Southwestern Roasted Sweet Potato Salad

Once upon a time the summer before college, I worked at a little Israeli restaurant in Minneapolis called The Little Tel-Aviv. All their food was amazing. (I am a huge Middle Eastern food fan after having been exposed to it by the many Lebanese people who lived in the Ivory Coast and Liberia to do business. I lived in these countries many years as my parents are missionaries and I have also done mission work in Africa as an adult. But I digress...)

One of the deli salads The Little Tel-Aviv served was called Rainbow Salad (if I recall correctly). It had sweet potatoes and some other vegetables that I can't quite remember (eggplant may have been one of them), and was in a tomato sauce/dressing. It was simply phenomenal. It was my favorite of all the food they served. Years passed and I (still!) have not been able to find a recipe for that amazing salad. (If you know of a recipe PLEASE leave the recipe, or a link to one, in the comments section!) But in my internet search for said amazing salad, I came across this gem; Southwestern Roasted Sweet Potato Salad. I saved this recipe in my ever-growing recipe collection on my computer, then one day recently, I pulled it out and made it.


It was everything I dreamed it would be.

It is hands down my favorite non-lettuce salad recipe. The tastes and textures blend together perfectly and the slow roasted sweet potatoes give an unexpected sweet flavor. It makes a great side dish, but can also be a vegetarian main course. And as if all these things were not amazing enough, the recipe is high protein/low carb AND Nourishing Traditions approved! It's not Israeli, but it turned out to be a wonderful sister recipe to the one I was searching for. (This recipe is adapted from one I found at Taste of the South Magazine online).

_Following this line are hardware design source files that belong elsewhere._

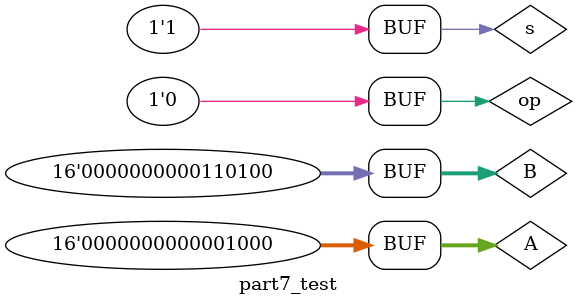
<source format=v>
`timescale 1ns / 1ps


module andgate_test();
    reg A;
    reg B;

    wire C;

    andgate uut(.input1(A), .input2(B), .out(C));

    initial begin
        A=0; B=0; #250;
        A=0; B=1; #250;
        A=1; B=0; #250;
        A=1; B=1; #250;
    end
endmodule

module orgate_test();
    reg A;
    reg B;

    wire C;

    orgate uut(.input1(A), .input2(B), .out(C));

    initial begin
        A=0; B=0; #250;
        A=0; B=1; #250;
        A=1; B=0; #250;
        A=1; B=1; #250;
    end
endmodule

module notgate_test();
    reg A;

    wire B;

    notgate uut(.input1(A), .out(B));

    initial begin
        A=0; #250;
        A=1; #250;
    end
endmodule

module xorgate_test();
    reg A;
    reg B;

    wire C;

    xorgate uut(.input1(A), .input2(B), .out(C));

    initial begin
        A=0; B=0; #250;
        A=0; B=1; #250;
        A=1; B=0; #250;
        A=1; B=1; #250;
    end
endmodule

module part2_test();
    reg A;
    reg B;

    wire carry;
    wire sum;

    halfadder uut(A, B, carry, sum);

    initial begin
        A=0; B=0; #250;
        A=0; B=1; #250;
        A=1; B=0; #250;
        A=1; B=1; #250;
    end
endmodule

module part3_test();
    reg A;
    reg B;
    reg carry_in;

    wire carry_out;
    wire sum;

    fulladder_1 uut(A, B, carry_in, carry_out, sum);

    initial begin
        A=0; B=0; carry_in=0; #125;
        A=0; B=1; carry_in=0; #125;
        A=1; B=0; carry_in=0; #125;
        A=1; B=1; carry_in=0; #125;
        A=0; B=0; carry_in=1; #125;
        A=0; B=1; carry_in=1; #125;
        A=1; B=0; carry_in=1; #125;
        A=1; B=1; carry_in=1; #125;
    end
endmodule

module part4_test();
    reg [3:0] A;
    reg [3:0] B;

    reg carry_in; //Carry in

    wire carry_out; //Carry out
    
    wire [3:0] S;
 

   fulladder_4 uut(A, B, carry_in, carry_out, S);

    initial begin
        
        A=7;    B=1;              carry_in=0;     #100;       // 7 + 1
        A=2;    B=8;              carry_in=0;     #100;       // 2 + 8
        A=2;    B=3;              carry_in=0;     #100;       // 2 + 3
		A=14;   B=10;             carry_in=0;     #100;       // 14 + 10
		A=10;   B=5;              carry_in=0;     #100;       // 10 + 5
	    A=15;   B=4;              carry_in=0;     #100;       // 15 + 4
        A=6;    B=5;              carry_in=0;     #100;       // 6 + 5
        A=8;    B=5;              carry_in=0;     #100;       // 8 + 5

    end
endmodule

module part5_test();
    reg [15:0] A;
    reg [15:0] B;
    reg carry_in;
    
    wire carry_out;  //C12-15
    wire [15:0] S;
    
    fulladder_16 uut(A, B, carry_in, carry_out, S);
    
    initial begin
        
        A=29;       B=3;                carry_in=0;     #100;       // 29 + 3
        A=21;       B=83;               carry_in=0;     #100;       // 21 + 83
        A=16800;    B=16900;            carry_in=0;     #100;       // 16800 + 16900
		A=65534;    B=65100;            carry_in=0;     #100;       // 65534 + 65100
		A=202;      B=97;               carry_in=0;     #100;       // 202 + 97
	    A=44;       B=19;               carry_in=0;     #100;       // 44 + 19 
        A=644;      B=255;              carry_in=0;     #100;       // 644 + 255
        A=86;       B=572;              carry_in=0;     #100;       // 86 + 572

    end
endmodule


module part6_test();
 
reg [15:0]A;
reg [15:0]B;
reg op;  //operation
reg s;  //selection
 
wire [15:0]sum;
wire cout;
    
    fulladdersubstractor_16 uut(A, B, op, s, sum, cout);
 
    initial begin
   
        A=29;       B=3;                  s=0;    op=0;         #100;       // 29 - 3
        A=21;       B=83;                 s=0;    op=1;         #100;       // 21 + 83
        A=16800;    B=16900;              s=1;    op=1;         #100;       // 16800 + 16900
		A=65534;    B=65100;              s=0;    op=0;         #100;       // 103 - 145
		A=202;      B=97;                 s=0;    op=1;     #100;       // 202 + 97
	    A=44;       B=19;                 s=1;    op=1;     #100;       // 32400 + 32200
        A=644;      B=255;                s=0;    op=0;         #100;       // 6478 - 2585 
        A=86;       B=572;                s=0;    op=0;         #100;       // 8 - 52
    
    end     
endmodule

module part7_test();

    reg [15:0]A;
    reg [15:0]B;
    reg op;
    reg s; //selection
    
    wire cout;
    wire [15:0]sum;
    
    part7 uut(A, B, op, s, cout, sum);
     
    initial begin
   
        A=3105;       B=11275;                  s=1;    op=0;         #100;       
        A=21;         B=83;                     s=1;    op=1;         #100;     
        A=24;         B=32;                     s=1;    op=1;         #100;       
		A=16386;      B=353;                    s=1;    op=0;         #100;       
		A=202;        B=97;                     s=1;    op=1;         #100;      
	    A=44;         B=9;                      s=1;    op=1;         #100;       
        A=64;         B=65535;                  s=1;    op=0;         #100;       
        A=8;          B=52;                     s=1;    op=0;         #100;       
    
    end 

endmodule
</source>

Southwestern Roasted Sweet Potato Salad

5-6 sweet potatoes, peeled and cut into 1 inch cubes, to make 8 cups
3 Tablespoons melted coconut oil or olive oil
1 1/4 teaspoon salt (Kosher salt or flakey sea salt works best)
1 teaspoon freshly ground black pepper
2 teaspoons ground cumin
2 teaspoons dried oregano
1 1/2 cups black beans (see my recipe here), or one 15.5 oz can, rinsed and drained
1/2 cup thinly sliced red onion (about half a medium onion), or one large Carolina sweet onion (about 2/3 cup)
1 1/2 to 2 cups grape tomatoes
1 cup feta cheese (can be omitted if you can't have dairy or don't like feta)
1/2 cup finely chopped fresh cilantro leaves
1/4 cup extra virgin olive oil
1/4 cup lemon juice
1/2 - 1 teaspoon ground chipotle chili powder*

Preheat oven to 400 degrees.


In a large bowl, toss the sweet potatoes with the coconut oil. Sprinkle on the salt, pepper, cumin and oregano. Stir to coat. Spread the potatoes in a single layer on a baking sheet with an edge. Bake for 45-60 minutes, checking after 30 minutes as some ovens heat differently (no need to stir). Bake until the edges start to brown. (The goal is to slow roast them to caramelized perfection.) Cool.



Now this is where it gets tough. You'll want to taste one of these suckers and when you do you'll find you can't stop snitching them. I literally make extra potatoes since I know that I'll eat too many before they make it into the salad!


These suckers have perfectly caramelized flavor.
Transfer the potatoes to a large serving bowl. Add the black beans, red onion, tomatoes, feta and cilantro.

In a small bowl combine the olive oil, lemon juice and chipotle pepper powder.  Poor over the salad. Stir gently to combine all the ingredients. 

Can be eaten right away, but it tastes best if it's had at least one hour to chill.

*Chipotle pepper powder is very important to this recipe. I found mine from McCormick in the spice isle at Wal-Mart. You can also order it online.


Preparation time: 30 minutes. Cook time: 45-60 minutes: Servings: 4-5

This salad goes well with grilled meat and a green salad. It also is a great vegetarian meal. I serve it for dinner as a side one night, then eat the leftovers for lunch the next day. As a side dish it serves 4-5, but for a main dish it is about 2-3 servings.